Individual Mandate to Purchase Health Insurance
The first question the justices must consider is that of the individual mandate that the Act requires. The law compels individuals to purchase health insurance, or else they will be brought into the government run health care system. States already require people to buy car insurance as a condition before they can own and drive a car. But can the federal government force a person, no matter what the state of his health, financial ability or private beliefs? Federal District Judge Roger Vinson asked this question, if the mandate were to stand: “Congress could require that people buy and consume broccoli at regular intervals, not only because the required purchases will positively impact interstate commerce, but also because people who eat healthier tend to be healthier, and are thus more productive and put less of a strain on the health-care system.”
Severability
Another question the justices must ponder is whether the entire Affordable Care Act comes together as one great whole, or whether some of its parts can be severed from its other parts, known as severability. If the law is a bunch of separate parts that can exist without the others, then the judges will have to decide which parts can stay, and which will be deemed unconstitutional. The plaintiffs bringing the case to the Supreme Court, 26 of the 50 states and the National Federation of Independent Business, say that the entire bill must be struck down. The Obama Justice Department will argue instead that the parts can be separated and that most of the components can and should remain.
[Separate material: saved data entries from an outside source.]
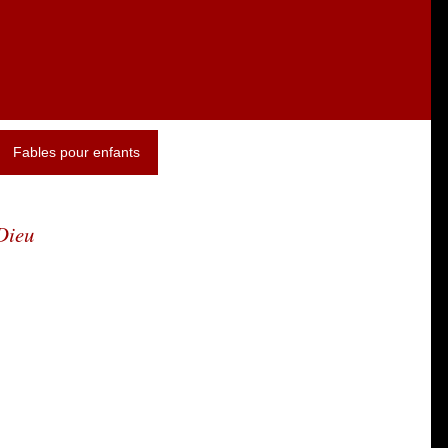
Fables pour enfants
 Dieu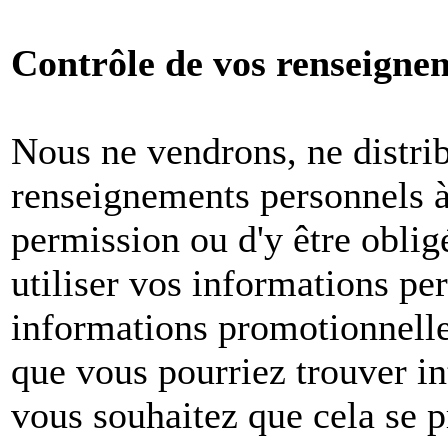
Contrôle de vos renseigne
Nous ne vendrons, ne distri
renseignements personnels à 
permission ou d'y être oblig
utiliser vos informations pe
informations promotionnelle
que vous pourriez trouver in
vous souhaitez que cela se p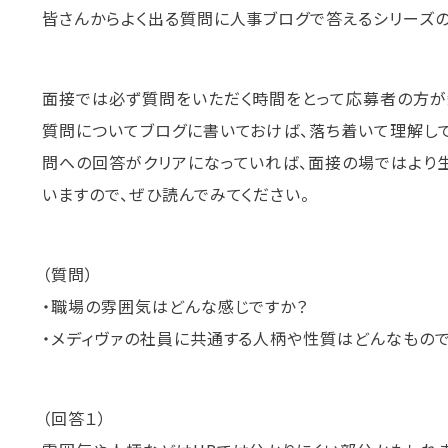
皆さんからよく出る質問に人事ブログで答えるシリーズの
面接では必ず質問をいただく時間をとって応募者の方が
質問についてブログに書いておけば、落ち着いて理解し
問への回答がクリアになっていれば、面接の場ではより
いますので、ぜひ読んでみてください。
（質問）
・職場の雰囲気はどんな感じですか？
・メディヴァの社員に共通する人柄や性質はどんなもので
（回答１）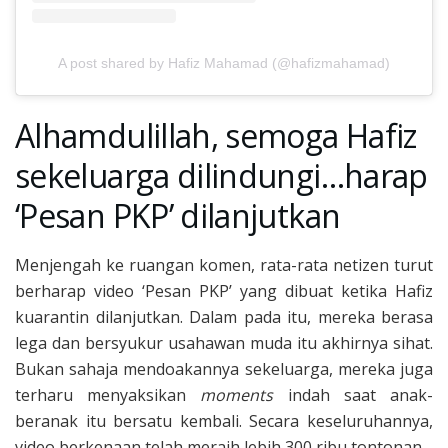
A post shared by Hafiz Mahamad (@hafizmahamad)
Alhamdulillah, semoga Hafiz
sekeluarga dilindungi…harap
‘Pesan PKP’ dilanjutkan
Menjengah ke ruangan komen, rata-rata netizen turut
berharap video ‘Pesan PKP’ yang dibuat ketika Hafiz
kuarantin dilanjutkan. Dalam pada itu, mereka berasa
lega dan bersyukur usahawan muda itu akhirnya sihat.
Bukan sahaja mendoakannya sekeluarga, mereka juga
terharu menyaksikan
moments
indah saat anak-
beranak itu bersatu kembali. Secara keseluruhannya,
video berkenaan telah meraih lebih 300 ribu tontonan.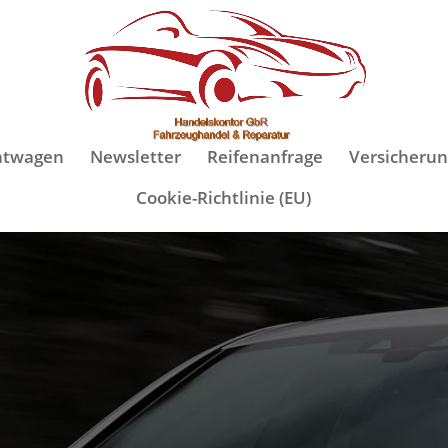
htwagen
Newsletter
Reifenanfrage
Versicherun
Cookie-Richtlinie (EU)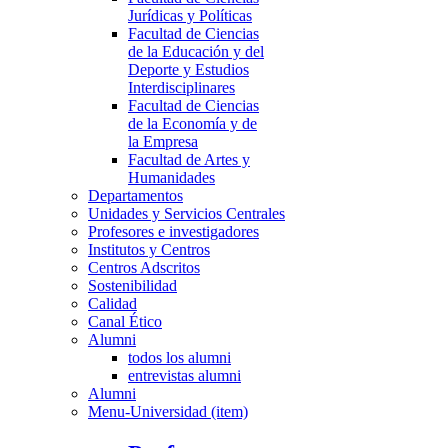
Jurídicas y Políticas
Facultad de Ciencias
de la Educación y del
Deporte y Estudios
Interdisciplinares
Facultad de Ciencias
de la Economía y de
la Empresa
Facultad de Artes y
Humanidades
Departamentos
Unidades y Servicios Centrales
Profesores e investigadores
Institutos y Centros
Centros Adscritos
Sostenibilidad
Calidad
Canal Ético
Alumni
todos los alumni
entrevistas alumni
Alumni
Menu-Universidad (item)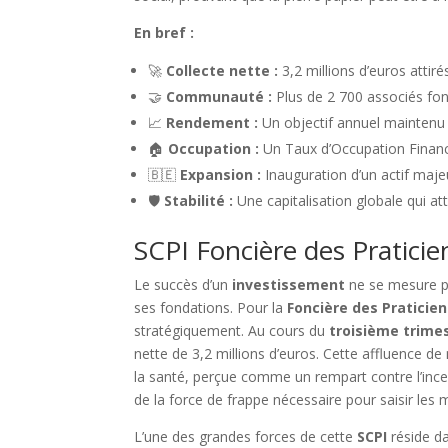
En bref :
🚀
Collecte nette :
3,2 millions d’euros attirés
🤝
Communauté :
Plus de 2 700 associés fo
📈
Rendement :
Un objectif annuel maintenu 
🏠
Occupation :
Un Taux d’Occupation Financ
🇧🇪
Expansion :
Inauguration d’un actif maje
🛡️
Stabilité :
Une capitalisation globale qui at
SCPI Foncière des Praticie
Le succès d’un
investissement
ne se mesure pa
ses fondations. Pour la
Foncière des Praticie
stratégiquement. Au cours du
troisième trime
nette de 3,2 millions d’euros. Cette affluence d
la santé, perçue comme un rempart contre l’incer
de la force de frappe nécessaire pour saisir les
L’une des grandes forces de cette
SCPI
réside da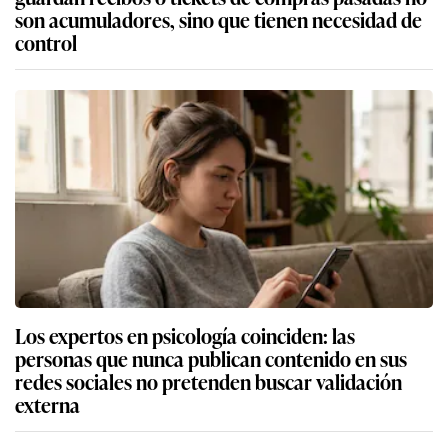
son acumuladores, sino que tienen necesidad de
control
Los expertos en psicología coinciden: las
personas que nunca publican contenido en sus
redes sociales no pretenden buscar validación
externa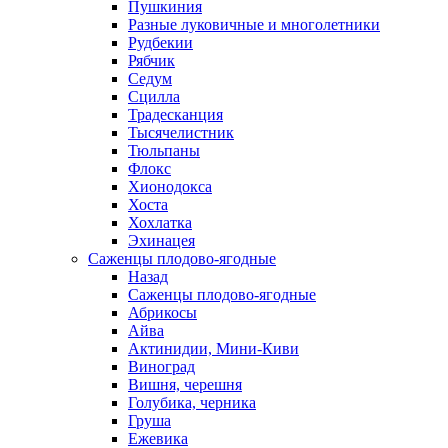
Пушкиния
Разные луковичные и многолетники
Рудбекии
Рябчик
Седум
Сцилла
Традесканция
Тысячелистник
Тюльпаны
Флокс
Хионодокса
Хоста
Хохлатка
Эхинацея
Саженцы плодово-ягодные
Назад
Саженцы плодово-ягодные
Абрикосы
Айва
Актинидии, Мини-Киви
Виноград
Вишня, черешня
Голубика, черника
Груша
Ежевика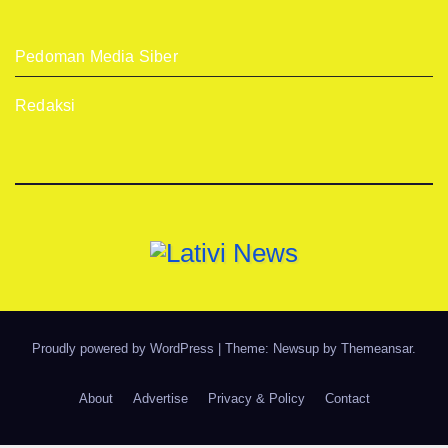
Pedoman Media Siber
Redaksi
Proudly powered by WordPress
|
Theme: Newsup by
Themeansar
.
About
Advertise
Privacy & Policy
Contact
Tax First, Ask Questions Later
The third issue is slightly technical, having to do with a very old law which states that a tax cannot be challenged before it is implemented and imposed on taxpayers. If it is decided that this law, known as the Anti-Injunction Act does apply here, in other words that the Affordable Care Act is indeed a tax, then it will not need to make a decision on whether the mandate is constitutional until one year after it is supposed to go into effect, in 2014. In other words, the Supreme Court would not be compelled to make any decision until 2015.
State’s Rights, Too?
The last problem is if the federal government can compel individual states to implement the law. If so, already strapped-for-cash state governments will have to massively expand their Medicaid services in order to continue to get Medicaid funding from the feds. States are arguing that Medicaid is already one of the forces pushing states off the budgetary cliff. The National Association of State Budget Officers reports that Medicaid payments grew by 10.1 percent last year alone. That percentage is more than the rate of the growth of debt which is owed to education, prisons, infrastructure upkeep and other basic needs.